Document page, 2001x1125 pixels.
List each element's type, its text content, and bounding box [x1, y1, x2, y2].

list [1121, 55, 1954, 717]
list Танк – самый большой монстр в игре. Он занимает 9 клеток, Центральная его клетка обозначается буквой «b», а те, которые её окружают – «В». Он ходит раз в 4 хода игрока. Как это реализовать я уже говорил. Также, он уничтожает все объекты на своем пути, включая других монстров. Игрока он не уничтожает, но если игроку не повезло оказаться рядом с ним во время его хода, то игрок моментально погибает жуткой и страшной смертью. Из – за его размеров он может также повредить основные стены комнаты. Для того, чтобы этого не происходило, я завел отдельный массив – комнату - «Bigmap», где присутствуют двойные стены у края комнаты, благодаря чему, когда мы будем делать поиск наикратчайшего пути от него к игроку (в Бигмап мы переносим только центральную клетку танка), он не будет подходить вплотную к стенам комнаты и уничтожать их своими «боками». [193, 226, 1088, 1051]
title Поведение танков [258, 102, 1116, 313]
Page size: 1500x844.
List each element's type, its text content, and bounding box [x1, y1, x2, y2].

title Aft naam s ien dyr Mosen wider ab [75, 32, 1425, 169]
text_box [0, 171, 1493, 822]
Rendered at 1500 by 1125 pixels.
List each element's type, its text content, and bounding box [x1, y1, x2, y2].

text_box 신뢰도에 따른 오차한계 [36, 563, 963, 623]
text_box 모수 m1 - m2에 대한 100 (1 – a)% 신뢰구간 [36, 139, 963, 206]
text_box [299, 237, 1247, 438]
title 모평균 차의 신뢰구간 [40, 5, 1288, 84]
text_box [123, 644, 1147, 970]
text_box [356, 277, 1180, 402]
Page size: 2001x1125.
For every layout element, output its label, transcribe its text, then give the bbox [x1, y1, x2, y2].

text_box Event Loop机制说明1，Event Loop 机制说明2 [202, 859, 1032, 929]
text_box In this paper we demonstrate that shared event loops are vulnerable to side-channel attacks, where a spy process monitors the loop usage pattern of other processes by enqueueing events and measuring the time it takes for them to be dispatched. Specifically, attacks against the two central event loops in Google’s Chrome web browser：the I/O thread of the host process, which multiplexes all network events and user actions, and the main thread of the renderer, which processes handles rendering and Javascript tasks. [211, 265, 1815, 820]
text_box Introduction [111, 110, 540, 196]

....

[ASSIGNED TASK] Say how many lines in the data include the string "pixels", giving the number alone.

[EXPECTED ANSWER] 2